Peristiwa tersebut bermula saat tiga orang tak dikenal memasuki lorong permukiman warga dengan gerak-gerik mencurigakan. Ketujuh remaja yang saat itu sedang nongkrong menegur ketiganya, namun jawaban yang tidak jelas membuat ketiga orang tersebut kabur. Para remaja kemudian melakukan pengejaran hingga satu orang berhasil ditemukan dan diduga terjadi aksi pengeroyokan.
Orang tua salah satu terduga pelaku, Basri (42), warga Jalan Kangkung Timur, Kelurahan Tompo Balang, saat ditemui di Mapolsek Bontoala pada Kamis malam (1/1/2026), mengungkapkan bahwa anaknya berinisial MI (13) sempat berada di ruang pengamanan selama dua hari dua malam sebelum akhirnya dipulangkan dengan status wajib lapor.
“Anakku dibawa ke Polsek, diperiksa, lalu ditempatkan di kamar tahanan. Dua hari dua malam dia di situ sebelum saya buat surat pernyataan sebagai orang tua wajib lapor,” ujar Basri.
Basri menjelaskan, polisi mendatangi rumahnya pada Senin malam sekitar pukul 22.00 WITA untuk mencari anaknya, namun tidak ditemukan. Keesokan harinya, Selasa malam, MI diantar oleh Ketua RT ke Mapolsek Bontoala. Setelah pemeriksaan, anak tersebut tidak langsung dipulangkan.
Atas dasar itu, para orang tua dan keluarga tujuh terduga pelaku mendatangi Mapolsek Bontoala untuk mengajukan permohonan jaminan, mengingat lima dari tujuh terduga pelaku masih di bawah umur.
“Saya sudah buat surat pernyataan bermaterai sebagai orang tua dan wajib lapor. Kami sekarang hanya menunggu keputusan Kapolsek atau Kanit,” kata Basri.
Diketahui, tujuh terduga pelaku masing-masing berinisial Z (15), MI (13), H (16), S (16), N (16), serta dua orang dewasa. Lima di antaranya masih berstatus pelajar. Upaya perdamaian sempat dilakukan pada Rabu (31/12/2025) di rumah RW setempat, namun belum menghasilkan kesepakatan antara kedua belah pihak.
Sementara itu, Kapolsek Bontoala Kompol Andi Aris Abubakar membantah adanya penahanan terhadap para terduga pelaku. Ia menegaskan bahwa ketujuh remaja tersebut tidak pernah ditempatkan di dalam sel tahanan.

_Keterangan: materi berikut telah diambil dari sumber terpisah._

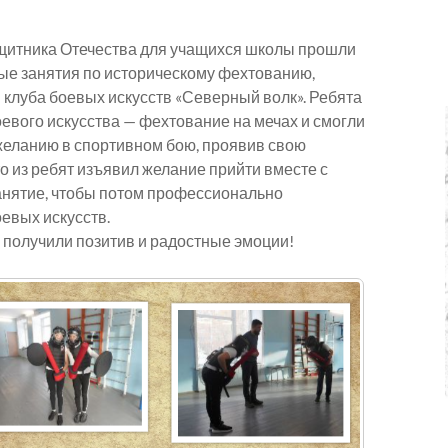
ащитника Отечества для учащихся школы прошли
е занятия по историческому фехтованию,
 клуба боевых искусств «Северный волк». Ребята
евого искусства — фехтование на мечах и смогли
 желанию в спортивном бою, проявив свою
то из ребят изъявил желание прийти вместе с
анятие, чтобы потом профессионально
евых искусств.
получили позитив и радостные эмоции!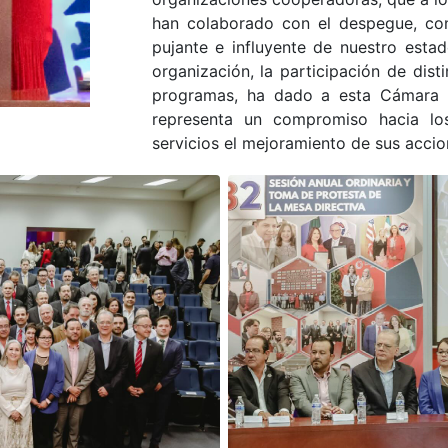
han colaborado con el despegue, con
pujante e influyente de nuestro esta
organización, la participación de dis
programas, ha dado a esta Cámara u
representa un compromiso hacia los
servicios el mejoramiento de sus accio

“Tidak ada yang ditahan. Mereka hanya dititip di ruang tunggu, bukan di dalam sel. Semuanya sudah pulang ke rumah masing-masing. Persoalan ini sudah selesai,” tegas Kapolsek.

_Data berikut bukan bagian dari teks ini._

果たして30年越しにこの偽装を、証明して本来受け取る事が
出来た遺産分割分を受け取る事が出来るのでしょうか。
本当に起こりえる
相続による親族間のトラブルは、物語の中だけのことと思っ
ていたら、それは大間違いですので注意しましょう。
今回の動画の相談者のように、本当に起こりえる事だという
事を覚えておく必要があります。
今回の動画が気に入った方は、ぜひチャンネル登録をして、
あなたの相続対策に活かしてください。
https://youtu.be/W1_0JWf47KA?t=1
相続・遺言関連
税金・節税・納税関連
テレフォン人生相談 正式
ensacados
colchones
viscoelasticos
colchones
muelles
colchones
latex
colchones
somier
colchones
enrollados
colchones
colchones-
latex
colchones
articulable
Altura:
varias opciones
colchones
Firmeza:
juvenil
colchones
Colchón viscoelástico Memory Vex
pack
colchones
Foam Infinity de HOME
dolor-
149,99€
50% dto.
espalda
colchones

Terkait beredarnya foto yang menunjukkan para remaja berada di dalam ruang yang menyerupai sel, Kapolsek menyebut hal tersebut sebagai kesalahpahaman (miss komunikasi).

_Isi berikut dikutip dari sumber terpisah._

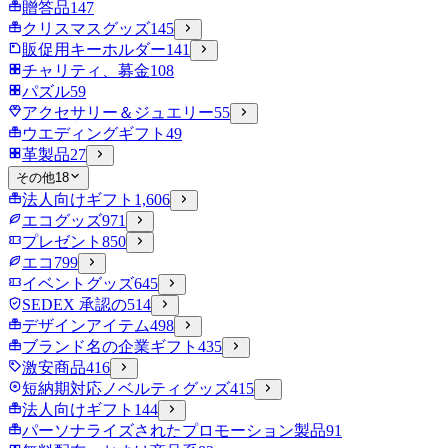
贈答品
147
クリスマスグッズ
145
販促用キーホルダー
141
チャリティ、募金
108
パズル
59
アクセサリー＆ジュエリー
55
ウエディングギフト
49
革製品
27
その他
18
法人向けギフト
1,606
エコグッズ
971
プレゼント
850
エコ
799
イベントグッズ
645
SEDEX 承認の
514
デザインアイテム
498
ブランド名の企業ギフト
435
激安商品
416
短納期対応ノベルティグッズ
415
法人向けギフト
144
パーソナライズされたプロモーション製品
91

“Itu bukan di dalam sel, tapi di luar sel. Media mungkin salah memahami. Tidak seperti yang diberitakan,” jelasnya.
Hingga berita ini diturunkan, terdapat perbedaan keterangan antara pihak orang tua dan kepolisian terkait status pengamanan anak-anak tersebut. Redaksi masih membuka ruang klarifikasi lanjutan demi menjaga prinsip keberimbangan dan perlindungan hak anak sesuai ketentuan hukum yang berlaku.